I had recently become interested in animal rights, and I fumed in the audience as people asked questions about the seeming idyllic nature of herding animals in the mountains.

“What happens to the cows and sheep when they are loaded onto transport vehicles and led to slaughter?” I wanted to yell out to the Gaucho. But I didn’t have the nerve.

After the interview, I came up to the facilitator, a woman who had introduced herself as having a PhD in Southwest and Native American Culture. I started blabbing about my time in New Mexico, leaving out the part about how my sister had to fly out to rescue me as I became psychotic, fleeing an abusive relationship there.

I spoke of Native New Mexicans as “Spanish,” and she corrected me.

“They aren’t actually Spanish,” she said, annoyed.

“But that’s what they call themselves,” I retorted.

She reluctantly agreed with me, and I felt smart and superior to her, based on my crazy nine months in the desert as opposed to her twenty years of research and study.

After this exchange, my friend Tammy laid a bombshell at my feet.

“You have this tendency to think you are an expert about something you experience, and you think everyone else has it wrong.”

I thought about when I came home from an alcohol and mania-fueled trip to war torn Serbia in 2001, from which I brought home a Croatian man as a souvenir.

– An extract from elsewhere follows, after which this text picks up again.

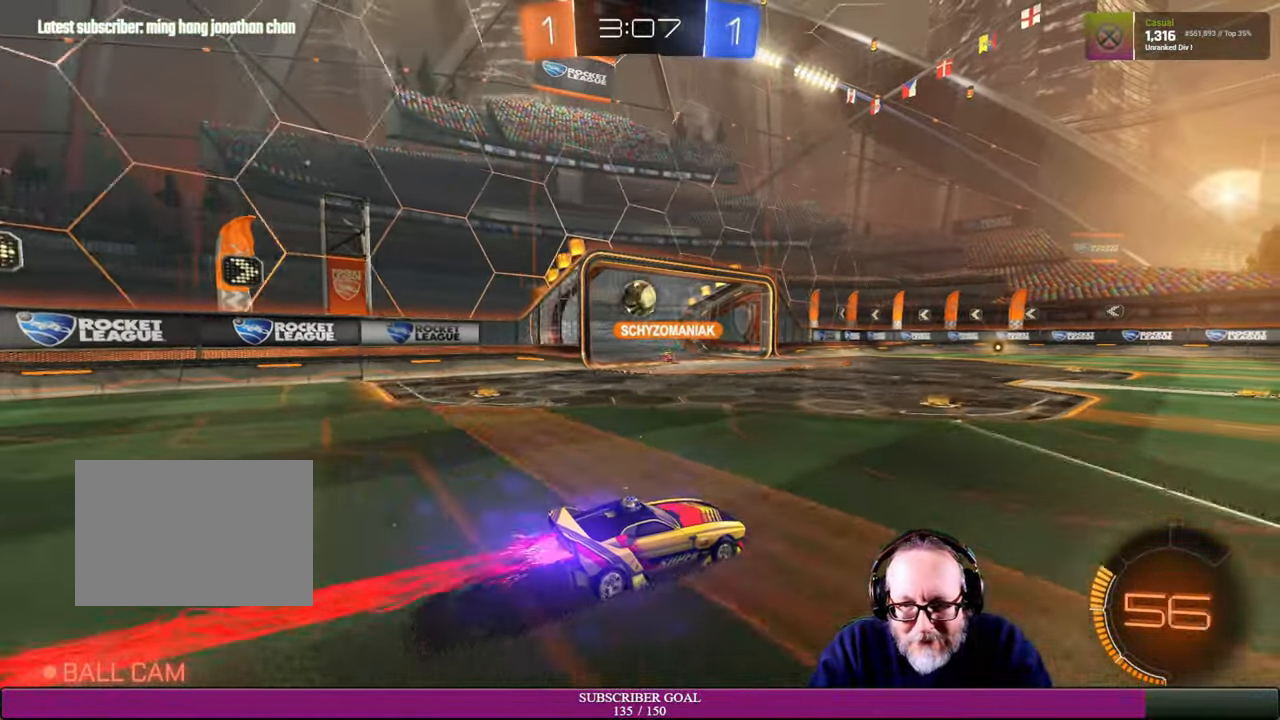
{"buttons": ["R2"], "left_stick": "right", "right_stick": "center", "events": [[50, "left_stick", "left"], [183, "R1", "up"], [450, "left_stick", "center"], [500, "left_stick", "right"]]}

I lectured people all the time about what was “really” going on there. For years into the war, I told friends and family that the news was getting it wrong. I knew the truth.

I thought about the hike I went on in the Virginia Mountains with a local hiking group. When we stopped for lunch, I ate my beans and rice and preached to all these strangers eating ham sandwiches about animal abuse in the food industry.

I saw that Tammy was right. The hikers weren’t interested in my lecturing and were actually quite turned off to the issue because I was such an amazing know-it-all.

And I’m sure everyone who heard my lectures about the war in the former Yugoslavia were equally annoyed.

But the worst part about my ego was that it kept my mind shut down to new information and experiences.

I had learned nothing from the Gaucho because I was so judgmental and thought I knew more, knew better.

I learned nothing about the war even as the situation there changed. Never mind that I had been wasted drunk the whole time I was there. What truth could I really have learned in that state?

And I missed out on making some new friendships with the hikers because I was so judgmental that they were eating bologna and I thought I was better than them.

But perhaps the worst place I let my ego get the best of me was in the rooms of AA. I have gone through phases in recovery when I thought I had the “real” solution—and that people not working the steps “my way” were doing it wrong, were dry.

How many newcomers did I alienate by my overzealousness to sell the program the way I thought it should be done? How many old-timers did I annoy by my “My way or the highway” attitude?

I realized that whenever my know-it-all-ness came out, I felt gross and angry with myself afterward. I really didn’t want to be a walking giant ego.

It hurt, what Tammy said, but it raised my awareness as to how I processed experiences and related to other people.

I can share my experience, strength, and hope with people in AA, but I should stop myself from assuming to know what they need to do. As one old-timer said to me, “What keeps me sober, might get you drunk.”

Today, I try not to fall into the trap of thinking I know all the answers, or the right way of doing something; that I know better than everyone else, that my experience makes me an expert.

A woman in an Al-Anon meeting the other day was sitting in the front of the room facing the rest of us, speaking. And she said:

“We are all in the same room, but you are looking past me at the window, while I am looking past you at the paneled wall.”